From the 1940s–1960s, the aerial application of superphosphate and sowing of subterranean clover transformed millions of hectares of southern Australian farmland, dramatically increasing carrying capacity for sheep and cattle.
Successful aspects:
- Carrying capacities doubled or tripled in many regions
- Australia’s wool and meat industries expanded significantly
- Major economic benefit for farming communities
Unforeseen consequences:
- Broad-scale soil acidification — phosphorus application contributed to declining soil pH over decades
- Replacement of diverse native pasture species with one dominant introduced species — reduced biodiversity
- Increased runoff of phosphorus into waterways, contributing to algal blooms
STUDY HINT: These examples show a recurring pattern — agricultural initiatives that deliver short-term economic benefits can cause long-term environmental costs. Thinking critically about all consequences, not just immediate outcomes, is a VCE assessment expectation.
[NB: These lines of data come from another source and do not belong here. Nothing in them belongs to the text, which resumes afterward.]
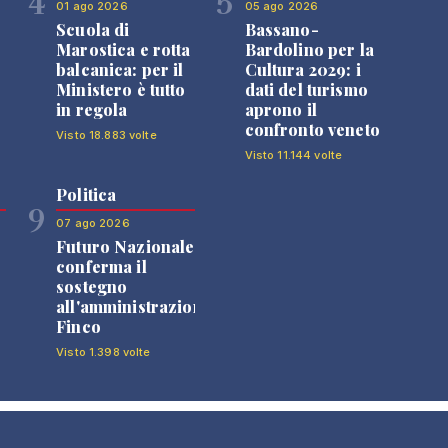
4
5
01 ago 2026
05 ago 2026
Scuola di
Bassano-
Marostica e rotta
Bardolino per la
balcanica: per il
Cultura 2029: i
Ministero è tutto
dati del turismo
in regola
aprono il
confronto veneto
Visto 18.883 volte
Visto 11.144 volte
Politica
9
07 ago 2026
Futuro Nazionale
0
conferma il
sostegno
all'amministrazione
Finco
Visto 1.398 volte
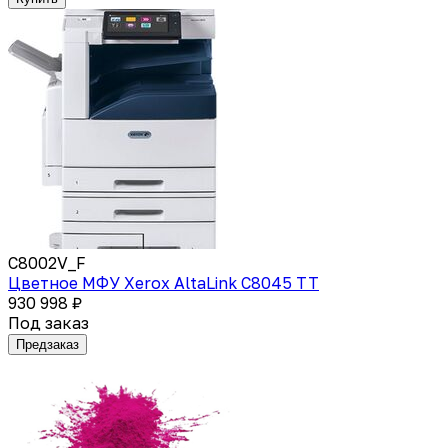
C8002V_F
Цветное МФУ Xerox AltaLink C8045 TT
930 998 ₽
Под заказ
Предзаказ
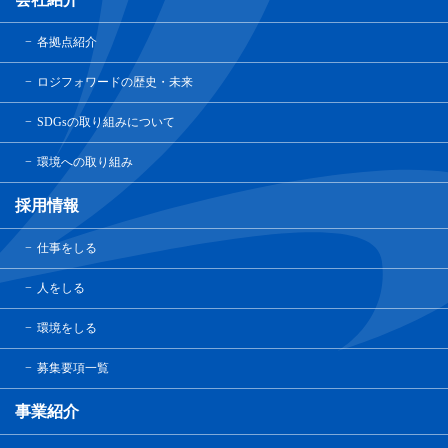
各拠点紹介
ロジフォワードの歴史・未来
SDGsの取り組みについて
環境への取り組み
採用情報
仕事をしる
人をしる
環境をしる
募集要項一覧
事業紹介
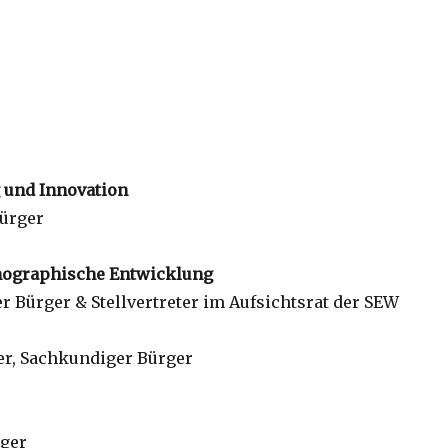
g und Innovation
Bürger
emographische Entwicklung
er Bürger & Stellvertreter im Aufsichtsrat der SEW
er, Sachkundiger Bürger
rger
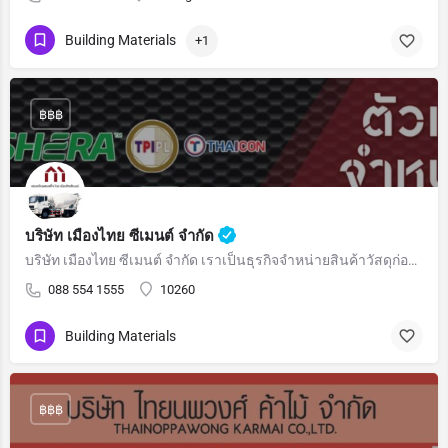
Building Materials
+1
฿฿฿
บริษัท เมืองไทย ซีเมนต์ จำกัด
บริษัท เมืองไทย ซีเมนต์ จำกัด เราเป็นธุรกิจจำหน่ายสินค้าวัสดุก่อสร้าง วัสดุตกแต่ง ทั้งค้าส่ง…
088 554 1555
10260
Building Materials
฿฿฿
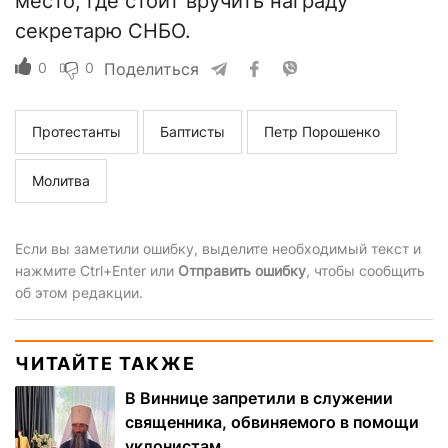
место, где стоит вручить награду
секретарю СНБО.
0
0
Поделиться
Протестанты
Баптисты
Петр Порошенко
Молитва
Если вы заметили ошибку, выделите необходимый текст и
нажмите Ctrl+Enter или
Отправить ошибку
, чтобы сообщить
об этом редакции.
ЧИТАЙТЕ ТАКЖЕ
В Виннице запретили в служении
священника, обвиняемого в помощи
уклонистам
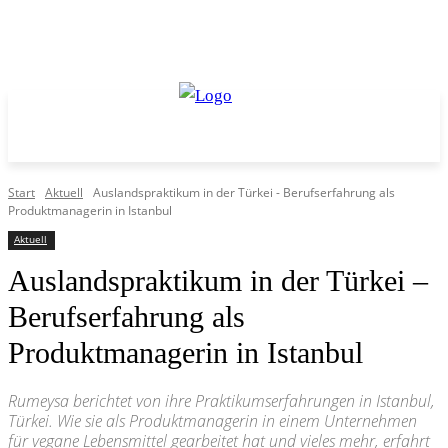
Start
Aktuell
Auslandspraktikum in der Türkei - Berufserfahrung als
Produktmanagerin in Istanbul
Aktuell
Auslandspraktikum in der Türkei –
Berufserfahrung als
Produktmanagerin in Istanbul
Rumeysa berichtet von ihre Praktikumserfahrungen in Istanbul,
Türkei. Wie sie als Produktmanagerin in einem Unternehmen
für vegane Lebensmittel gearbeitet hat und vieles mehr, erfahrt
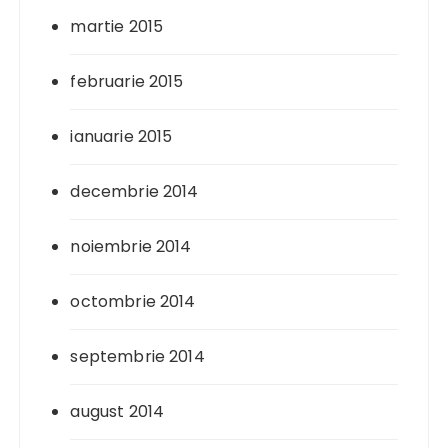
martie 2015
februarie 2015
ianuarie 2015
decembrie 2014
noiembrie 2014
octombrie 2014
septembrie 2014
august 2014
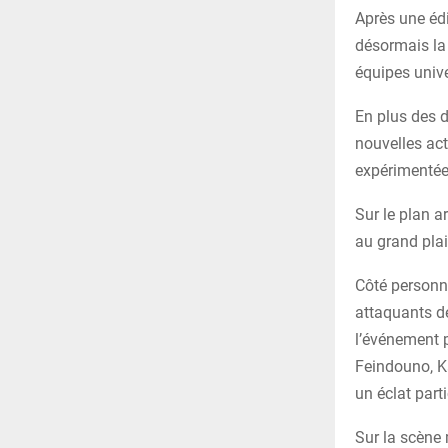
Après une édi
désormais la 
équipes unive
En plus des d
nouvelles act
expérimentée
Sur le plan ar
au grand plai
Côté personna
attaquants de
l’événement p
Feindouno, K
un éclat parti
Sur la scène 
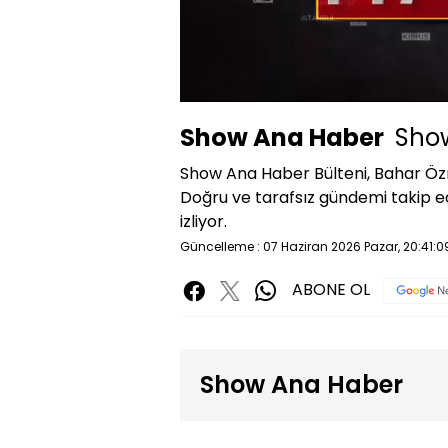
Yüklendi
:
1.45%
Sessiz
Show Ana Haber
Show
Show Ana Haber Bülteni, Bahar Özm
Doğru ve tarafsız gündemi takip 
izliyor.
Güncelleme : 07 Haziran 2026 Pazar, 20:41:0
ABONE OL
Show Ana Haber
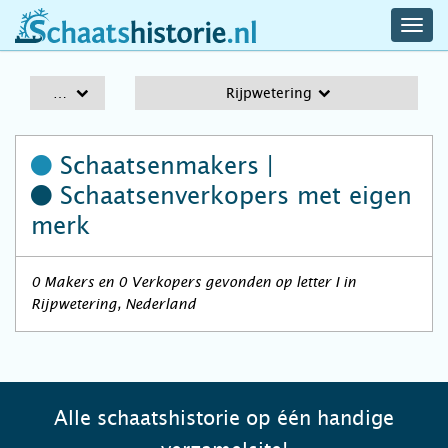
navig
schaatshistorie.nl
men
A-Z
Rijpwetering
Schaatsenmakers |
Schaatsenverkopers
met eigen
merk
0 Makers en 0 Verkopers gevonden op letter I in
Rijpwetering, Nederland
Alle schaatshistorie op één handige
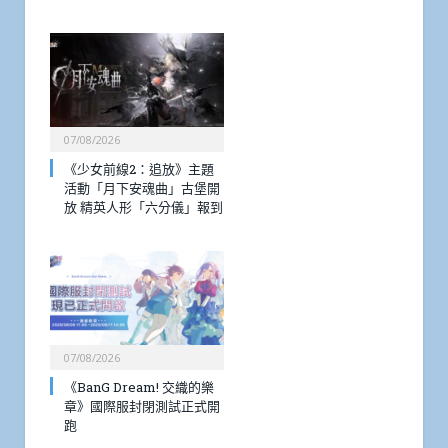
07/08/2026
《少女前線2：追放》主題
活動「月下安魂曲」古堡開
放 精英人形「六分儀」報到
07/08/2026
《BanG Dream! 交織的樂
章》國際服封閉測試正式開
跑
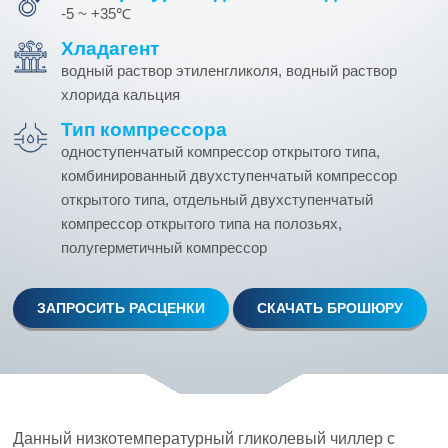
-5 ~ +35℃
Хладагент
водный раствор этиленгликоля, водный раствор
хлорида кальция
Тип компрессора
одноступенчатый компрессор открытого типа,
комбинированный двухступенчатый компрессор
открытого типа, отдельный двухступенчатый
компрессор открытого типа на полозьях,
полугерметичный компрессор
ЗАПРОСИТЬ РАСЦЕНКИ
СКАЧАТЬ БРОШЮРУ
Данный низкотемпературный гликолевый чиллер с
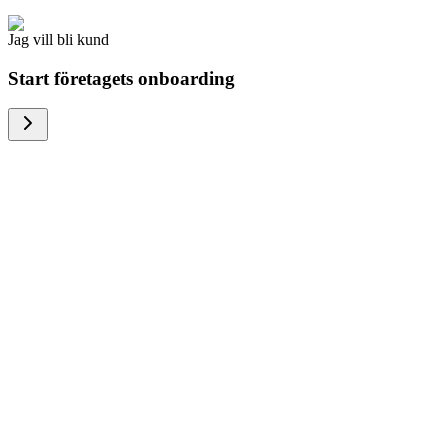
Jag vill bli kund
Start företagets onboarding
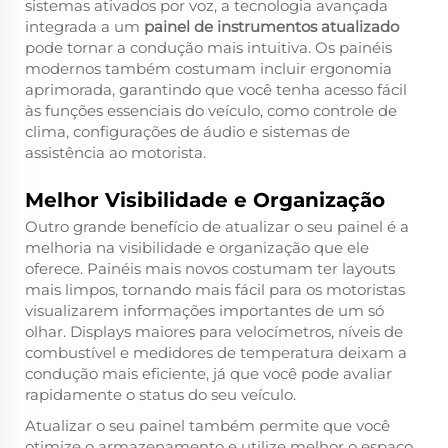
sistemas ativados por voz, a tecnologia avançada
integrada a um
painel de instrumentos atualizado
pode tornar a condução mais intuitiva. Os painéis
modernos também costumam incluir ergonomia
aprimorada, garantindo que você tenha acesso fácil
às funções essenciais do veículo, como controle de
clima, configurações de áudio e sistemas de
assistência ao motorista.
Melhor Visibilidade e Organização
Outro grande benefício de atualizar o seu painel é a
melhoria na visibilidade e organização que ele
oferece. Painéis mais novos costumam ter layouts
mais limpos, tornando mais fácil para os motoristas
visualizarem informações importantes de um só
olhar. Displays maiores para velocímetros, níveis de
combustível e medidores de temperatura deixam a
condução mais eficiente, já que você pode avaliar
rapidamente o status do seu veículo.
Atualizar o seu painel também permite que você
otimize o armazenamento e utilize melhor o espaço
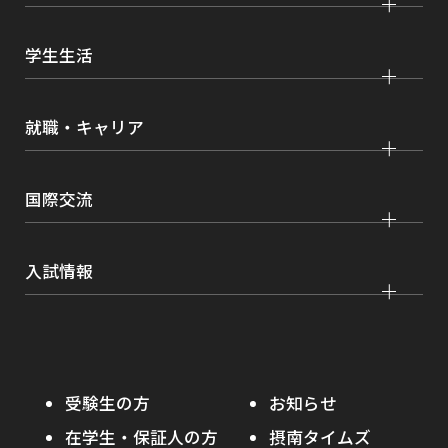
国際学部
大学院 国際言語文化研究科
交通アクセス
研究
経済学部
大学院 経済経営学研究科
学生生活
情報公開
社会連携
経営学部
大学院 理工学研究科
各種取り組み
キャンパスライフ
学生ボランティアの募集依頼について
就職・キャリア
現代社会学部
大学院 薬学研究科
点検・評価
証明書発行、手続き
理工学部
大学院 看護学研究科
設置認可・届出関係
キャリア支援
学費・奨学金
国際交流
薬学部
大学院 農学研究科
刊行物・広報活動
就職実績
健康管理
看護学部
グローバルセンター
インターンシップ
入試情報
課外活動
農学部
留学プログラム
就職支援独自プログラム
ボランティア
学部入試
危機管理対応
資格取得サポート
大学院入試
本学への正規留学生に対する支援
在学生の方へ
受験生の方
お知らせ
摂南の魅力
本学への短期留学生に対する支援
在学生・保証人の方
摂南タイムズ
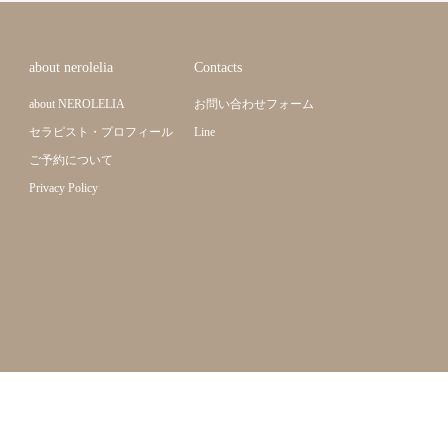
about nerolelia
Contacts
about NEROLELIA
お問い合わせフォーム
セラピスト・プロフィール
Line
ご予約について
Privacy Policy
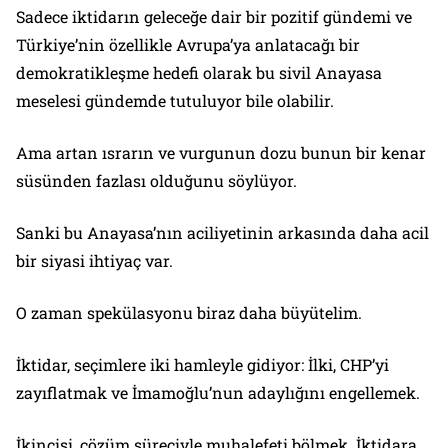
Sadece iktidarın geleceğe dair bir pozitif gündemi ve
Türkiye’nin özellikle Avrupa’ya anlatacağı bir
demokratikleşme hedefi olarak bu sivil Anayasa
meselesi gündemde tutuluyor bile olabilir.
Ama artan ısrarın ve vurgunun dozu bunun bir kenar
süsünden fazlası olduğunu söylüyor.
Sanki bu Anayasa’nın aciliyetinin arkasında daha acil
bir siyasi ihtiyaç var.
O zaman spekülasyonu biraz daha büyütelim.
İktidar, seçimlere iki hamleyle gidiyor: İlki, CHP’yi
zayıflatmak ve İmamoğlu’nun adaylığını engellemek.
İkincisi, çözüm süreciyle muhalefeti bölmek. İktidara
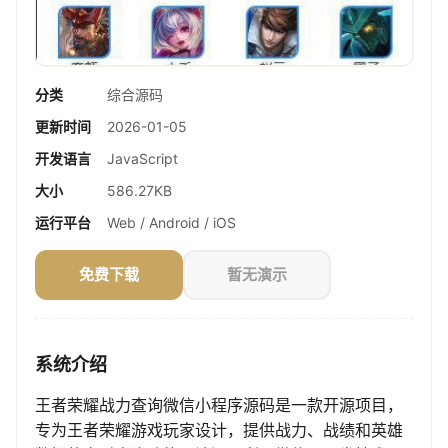
分类
综合源码
更新时间
2026-01-05
开发语言
JavaScript
大小
586.27KB
运行平台
Web / Android / iOS
免费下载
暂无演示
系统介绍
王者荣耀战力查询微信小程序源码是一款开源项目，
专为王者荣耀游戏玩家设计，提供战力、战绩和英雄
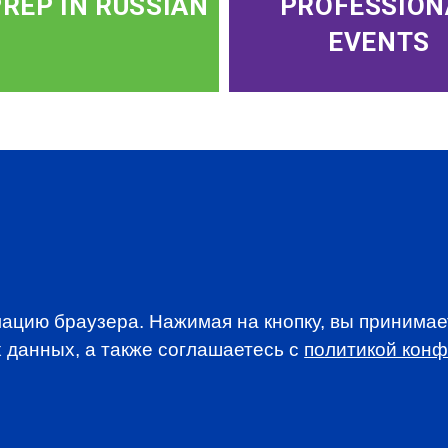
PREP IN RUSSIAN
PROFESSION
EVENTS
WSLETTER
A news, events an
ацию браузера. Нажимая на кнопку, вы принима
 данных, а также соглашаетесь c
политикой кон
анимается вопросами приема документов и сдачи
. По всем вопросам, связанным со сдачей экзаменов CFA
stitute.org.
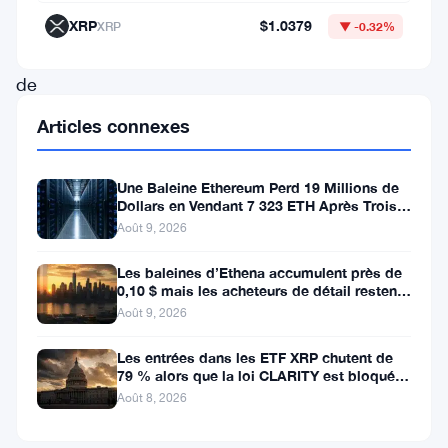
au-
XRP
$1.0379
XRP
▼ -0.32%
dessus
de
la
Articles connexes
barre
des
Une Baleine Ethereum Perd 19 Millions de
Dollars en Vendant 7 323 ETH Après Trois
2
Ans de Staking
Août 9, 2026
dollars,
malgré
Les baleines d’Ethena accumulent près de
0,10 $ mais les acheteurs de détail restent
un
à l’écart
Août 9, 2026
effondrement
Les entrées dans les ETF XRP chutent de
généralisé
79 % alors que la loi CLARITY est bloquée
du
avant la pause du Sénat
Août 8, 2026
marché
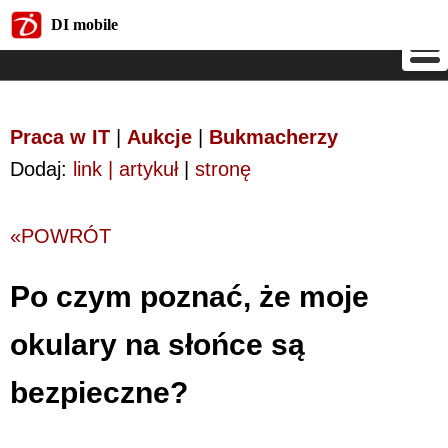
DI mobile
DI mobile
Praca w IT
|
Aukcje
|
Bukmacherzy
Dodaj:
link | artykuł
|
stronę
«POWRÓT
Po czym poznać, że moje
okulary na słońce są
bezpieczne?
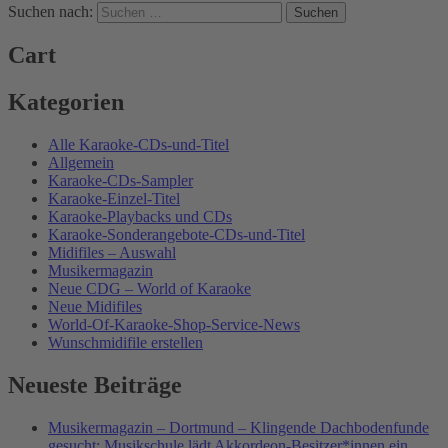
Suchen nach:
Cart
Kategorien
Alle Karaoke-CDs-und-Titel
Allgemein
Karaoke-CDs-Sampler
Karaoke-Einzel-Titel
Karaoke-Playbacks und CDs
Karaoke-Sonderangebote-CDs-und-Titel
Midifiles – Auswahl
Musikermagazin
Neue CDG – World of Karaoke
Neue Midifiles
World-Of-Karaoke-Shop-Service-News
Wunschmidifile erstellen
Neueste Beiträge
Musikermagazin – Dortmund – Klingende Dachbodenfunde
gesucht: Musikschule lädt Akkordeon-Besitzer*innen ein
Australia’s agricultural history contains valuable lessons. Myxomatosis demonstrates that biological controls can be effective but require ongoing adaptation as target organisms evolve resistance. The cane toad introduction is the defining Australian example of catastrophic unintended ecological consequences. The superphosphate revolution illustrates how productivity gains can carry hidden long-term environmental costs. In all cases, thorough ecological research, targeted approaches, and ongoing monitoring are critical to managing risks.